Gary reached for his flask and as he put the purple rim of it's cup to his mouth a voice in the corner murmured "Is that a Vogue?" Gary looked up from his chicken cup o soup and clocked the polyester clad figure in the corner. "Do you come here often" said Gary. "No mate just here for the year-tick" replied the bejewelled (a crucifix glinting in one ear) 80's throw-back. Conversation blossomed between the two. Gary was getting more and more animated and as he clocked the silver wellingtons that his companion was wearing he realised that this was the 'legend' he had read all about in that magazine.
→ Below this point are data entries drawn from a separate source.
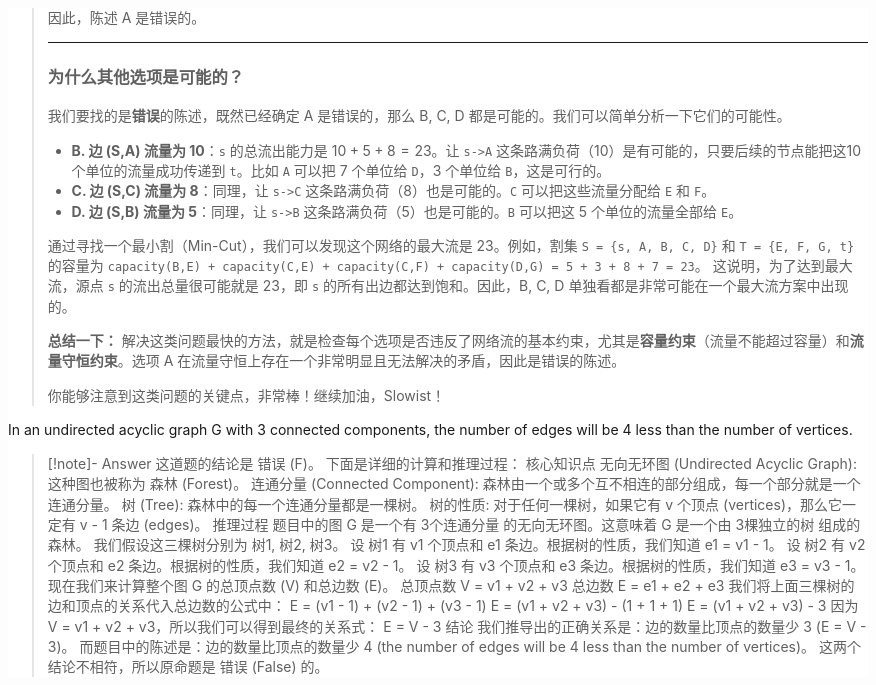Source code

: > 
> 因此，陈述 A 是错误的。
> 
> ---
> 
> ### 为什么其他选项是可能的？
> 
> 我们要找的是**错误**的陈述，既然已经确定 A 是错误的，那么 B, C, D 都是可能的。我们可以简单分析一下它们的可能性。
> 
> *   **B. 边 (S,A) 流量为 10**：`s` 的总流出能力是 $10+5+8=23$。让 `s->A` 这条路满负荷（10）是有可能的，只要后续的节点能把这10个单位的流量成功传递到 `t`。比如 `A` 可以把 7 个单位给 `D`，3 个单位给 `B`，这是可行的。
> *   **C. 边 (S,C) 流量为 8**：同理，让 `s->C` 这条路满负荷（8）也是可能的。`C` 可以把这些流量分配给 `E` 和 `F`。
> *   **D. 边 (S,B) 流量为 5**：同理，让 `s->B` 这条路满负荷（5）也是可能的。`B` 可以把这 5 个单位的流量全部给 `E`。
> 
> 通过寻找一个最小割（Min-Cut），我们可以发现这个网络的最大流是 23。例如，割集 `S = {s, A, B, C, D}` 和 `T = {E, F, G, t}` 的容量为 `capacity(B,E) + capacity(C,E) + capacity(C,F) + capacity(D,G) = 5 + 3 + 8 + 7 = 23`。
> 这说明，为了达到最大流，源点 `s` 的流出总量很可能就是 23，即 `s` 的所有出边都达到饱和。因此，B, C, D 单独看都是非常可能在一个最大流方案中出现的。
> 
> **总结一下：**
> 解决这类问题最快的方法，就是检查每个选项是否违反了网络流的基本约束，尤其是**容量约束**（流量不能超过容量）和**流量守恒约束**。选项 A 在流量守恒上存在一个非常明显且无法解决的矛盾，因此是错误的陈述。
> 
> 你能够注意到这类问题的关键点，非常棒！继续加油，Slowist！

In an undirected acyclic graph G with 3 connected components, the number of edges will be 4 less than the number of vertices.

> [!note]- Answer
> 这道题的结论是 错误 (F)。
> 下面是详细的计算和推理过程：
> 核心知识点
> 无向无环图 (Undirected Acyclic Graph): 这种图也被称为 森林 (Forest)。
> 连通分量 (Connected Component): 森林由一个或多个互不相连的部分组成，每一个部分就是一个连通分量。
> 树 (Tree): 森林中的每一个连通分量都是一棵树。
> 树的性质: 对于任何一棵树，如果它有 v 个顶点 (vertices)，那么它一定有 v - 1 条边 (edges)。
> 推理过程
> 题目中的图 G 是一个有 3个连通分量 的无向无环图。这意味着 G 是一个由 3棵独立的树 组成的森林。
> 我们假设这三棵树分别为 树1, 树2, 树3。
> 设 树1 有 v1 个顶点和 e1 条边。根据树的性质，我们知道 e1 = v1 - 1。
> 设 树2 有 v2 个顶点和 e2 条边。根据树的性质，我们知道 e2 = v2 - 1。
> 设 树3 有 v3 个顶点和 e3 条边。根据树的性质，我们知道 e3 = v3 - 1。
> 现在我们来计算整个图 G 的总顶点数 (V) 和总边数 (E)。
> 总顶点数 V = v1 + v2 + v3
> 总边数 E = e1 + e2 + e3
> 我们将上面三棵树的边和顶点的关系代入总边数的公式中：
> E = (v1 - 1) + (v2 - 1) + (v3 - 1)
> E = (v1 + v2 + v3) - (1 + 1 + 1)
> E = (v1 + v2 + v3) - 3
> 因为 V = v1 + v2 + v3，所以我们可以得到最终的关系式：
> E = V - 3
> 结论
> 我们推导出的正确关系是：边的数量比顶点的数量少 3 (E = V - 3)。
> 而题目中的陈述是：边的数量比顶点的数量少 4 (the number of edges will be 4 less than the number of vertices)。
> 这两个结论不相符，所以原命题是 错误 (False) 的。

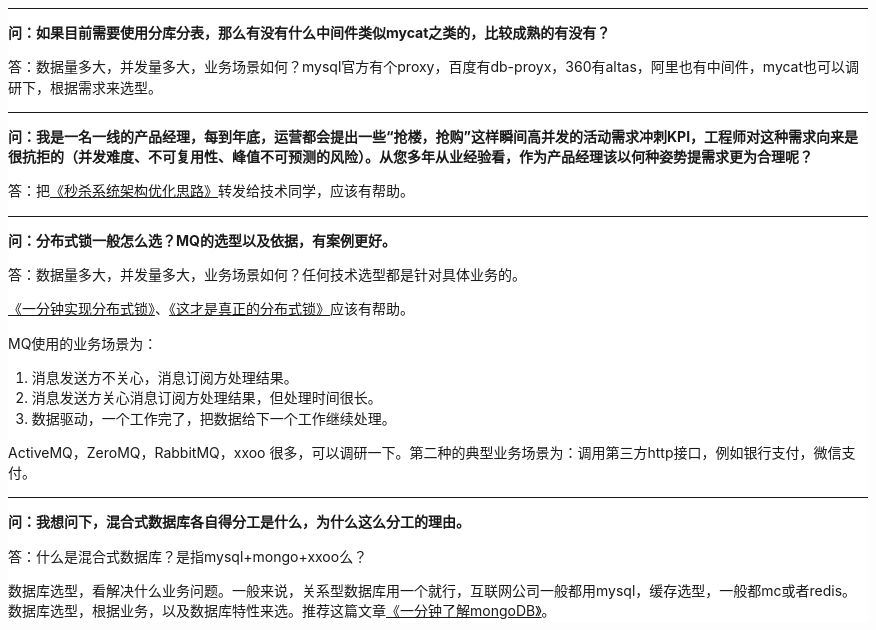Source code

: ------

**问：如果目前需要使用分库分表，那么有没有什么中间件类似mycat之类的，比较成熟的有没有？**

答：数据量多大，并发量多大，业务场景如何？mysql官方有个proxy，百度有db-proyx，360有altas，阿里也有中间件，mycat也可以调研下，根据需求来选型。

------

**问：我是一名一线的产品经理，每到年底，运营都会提出一些“抢楼，抢购”这样瞬间高并发的活动需求冲刺KPI，工程师对这种需求向来是很抗拒的（并发难度、不可复用性、峰值不可预测的风险）。从您多年从业经验看，作为产品经理该以何种姿势提需求更为合理呢？**

答：把[《秒杀系统架构优化思路》](https://mp.weixin.qq.com/s?__biz=MjM5ODYxMDA5OQ==&mid=2651959391&idx=1&sn=fb28fd5e5f0895ddb167406d8a735548&mpshare=1&scene=1&srcid=0103fhPzhzCI5bMEJRH803T0&key=d8edcb43a47ce5f6f11fa6ec4e7e04d9740bb7e8c23ebda06e8856fe2ccce7453aedb74256646fdc98efcec2ea2c386bc92bbd05db128a080ea155643badbccab690d3a0c562f25db4963d45d22a391b&ascene=1&uin=MTc2ODU2NTk2NA%3D%3D&devicetype=Windows-QQBrowser&version=61030005&pass_ticket=5/Vako70rrk83cFFnNl3FFA6aZi2caTLHnD0D02Ja7CufbZPhQ/IKR5pV2DyBeSc)转发给技术同学，应该有帮助。

------

**问：分布式锁一般怎么选？MQ的选型以及依据，有案例更好。**

答：数据量多大，并发量多大，业务场景如何？任何技术选型都是针对具体业务的。

[《一分钟实现分布式锁》](https://mp.weixin.qq.com/s?__biz=MjM5ODYxMDA5OQ==&mid=2651959749&idx=1&sn=6727638930905089342662c24f5bba62&chksm=bd2d04198a5a8d0f619f1b9be1ead542f015e6ff87b5aac5a61af94b714459964fedb89e6516&mpshare=1&scene=1&srcid=0103AsVL44EXnU7y2o2lhUP7&key=7c064f74f0bf80ec7774ec36cf232ab31ad863519e5b3d939025716ea6196bb9ba219a17d83a66eb5df3f6c1acf2807d41c1d840c2f0b27032c090d86a8904c08872e8678c0ffc2c00f8c998de32d12a&ascene=1&uin=MTc2ODU2NTk2NA%3D%3D&devicetype=Windows-QQBrowser&version=61030005&pass_ticket=5/Vako70rrk83cFFnNl3FFA6aZi2caTLHnD0D02Ja7CufbZPhQ/IKR5pV2DyBeSc)、[《这才是真正的分布式锁》](https://mp.weixin.qq.com/s?__biz=MjM5ODYxMDA5OQ==&mid=2651959755&idx=1&sn=e0875b539895578ce966fdad7f3c0365&chksm=bd2d04178a5a8d01a66d30b5ac8958fc5a6108e6e1d90a265361a7d3b30197bcb51f4433f23b&mpshare=1&scene=1&srcid=0103YIAsfUpnNRZ5eIuB2P34&key=7c064f74f0bf80ec2e2a4b671cc905149f786234a056e64c89916d70592e8003aaaa12314757274e9cafd0ed3149ed2da728e3bac6eb137dbb3b7e3ee2afe1afdd4fff2b81a97904361abc4df8954938&ascene=1&uin=MTc2ODU2NTk2NA%3D%3D&devicetype=Windows-QQBrowser&version=61030005&pass_ticket=5/Vako70rrk83cFFnNl3FFA6aZi2caTLHnD0D02Ja7CufbZPhQ/IKR5pV2DyBeSc)应该有帮助。

MQ使用的业务场景为：

1. 消息发送方不关心，消息订阅方处理结果。
2. 消息发送方关心消息订阅方处理结果，但处理时间很长。
3. 数据驱动，一个工作完了，把数据给下一个工作继续处理。

ActiveMQ，ZeroMQ，RabbitMQ，xxoo 很多，可以调研一下。第二种的典型业务场景为：调用第三方http接口，例如银行支付，微信支付。

------

**问：我想问下，混合式数据库各自得分工是什么，为什么这么分工的理由。**

答：什么是混合式数据库？是指mysql+mongo+xxoo么？

数据库选型，看解决什么业务问题。一般来说，关系型数据库用一个就行，互联网公司一般都用mysql，缓存选型，一般都mc或者redis。数据库选型，根据业务，以及数据库特性来选。推荐这篇文章[《一分钟了解mongoDB》](https://mp.weixin.qq.com/s?__biz=MjM5ODYxMDA5OQ==&mid=400785730&idx=1&sn=f7cf50baf4df47c34aebadba2456004e&mpshare=1&scene=1&srcid=01039JYFmRWOmnRsZCLSrvhh&key=7c064f74f0bf80ec4e66ae66b77653bdf4e4dff6ced619d2d8c3288d08a279253eecfb8eca242e9607a0d5147daa4703cf9844911027d372dbcf64aead7c8f0d3055362804740264b09c5bee68533c2a&ascene=1&uin=MTc2ODU2NTk2NA%3D%3D&devicetype=Windows-QQBrowser&version=61030005&pass_ticket=5/Vako70rrk83cFFnNl3FFA6aZi2caTLHnD0D02Ja7CufbZPhQ/IKR5pV2DyBeSc)。
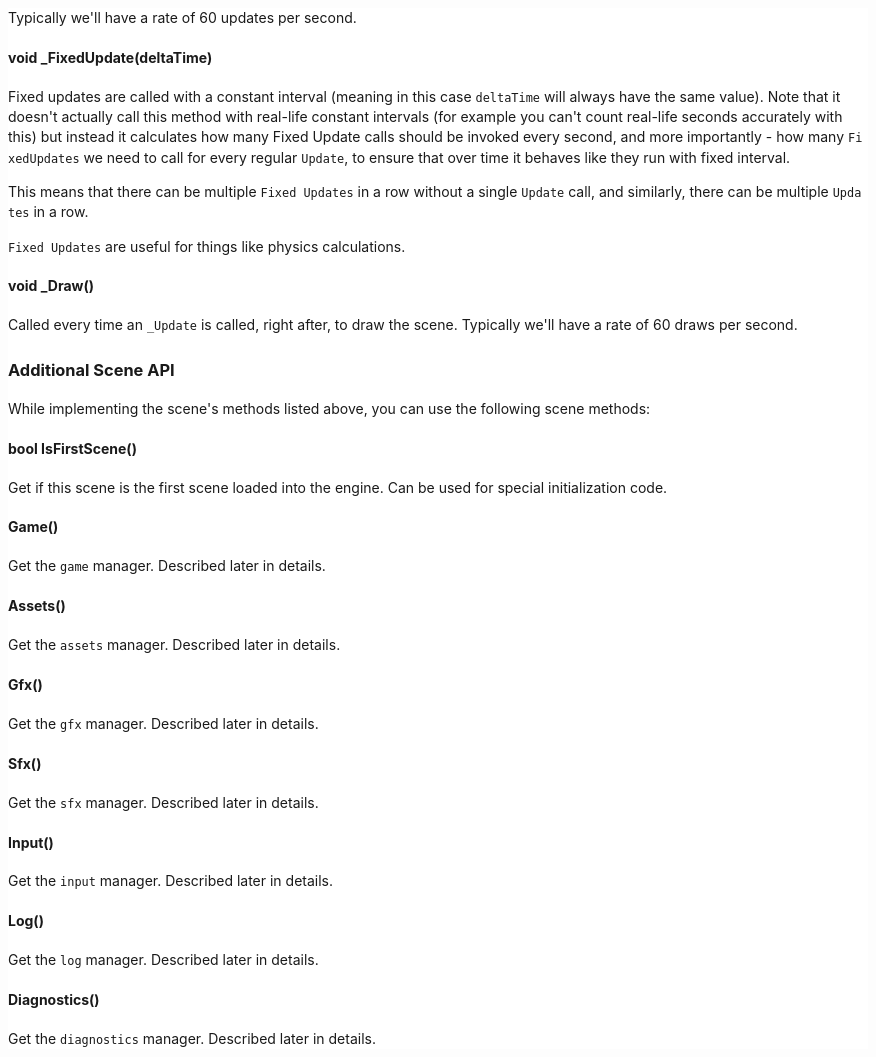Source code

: Typically we'll have a rate of 60 updates per second.

#### void _FixedUpdate(deltaTime)

Fixed updates are called with a constant interval (meaning in this case `deltaTime` will always have the same value). 
Note that it doesn't actually call this method with real-life constant intervals (for example you can't count real-life seconds accurately with this) but instead it calculates how many Fixed Update calls should be invoked every second, and more importantly - how many `FixedUpdates` we need to call for every regular `Update`, to ensure that over time it behaves like they run with fixed interval.

This means that there can be multiple `Fixed Updates` in a row without a single `Update` call, and similarly, there can be multiple `Updates` in a row.

`Fixed Updates` are useful for things like physics calculations.

#### void _Draw()

Called every time an `_Update` is called, right after, to draw the scene.
Typically we'll have a rate of 60 draws per second.


### Additional Scene API

While implementing the scene's methods listed above, you can use the following scene methods:

#### bool IsFirstScene()

Get if this scene is the first scene loaded into the engine. Can be used for special initialization code.

#### Game()

Get the `game` manager. Described later in details.

#### Assets()

Get the `assets` manager. Described later in details.

#### Gfx()

Get the `gfx` manager. Described later in details.

#### Sfx()

Get the `sfx` manager. Described later in details.

#### Input()

Get the `input` manager. Described later in details.

#### Log()

Get the `log` manager. Described later in details.

#### Diagnostics()

Get the `diagnostics` manager. Described later in details.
Flush with excitement Gary pulled his Peter Storm over his head revealing his binoculars to an incredulous Lea. "Jesus what a massive pair you've got, can I hold them?" Gary stuttered "of course help yourself." As Lea held them in his hands he playfully flicked the rubbery eyecups, swinging them too and fro as they hung below Gary's neck.  Gary was enjoying the attention of his new found mate when he spotted something poking out of his Tacchini tracky bottoms "what the Hell is that?" said Gary. "that's my Hertel Reuss" replied Lea. "Can I hold it?" said Gary breathlessly. "help yourself" said Lea. Gary reached for the hard cylindrical object protruding from Lee's pocket and clasped his hands around it, "hold on" said Lea "you need to make it longer before you can use it." There was no protective rubber and Gary extended it to almost a full two feet in length and slowly moved his head towards it. As he looked down the end the image of a large shiny wading bird appeared before him "isn't this a Glossy Ibis?" he said "year tick" said Lee.....

This chance meeting lead to one of the most beautiful pairings in British Birding and that continues to this day.........

The End

All characters appearing in this work are fictitious. Any resemblance to real persons, living or dead, is purely coincidental.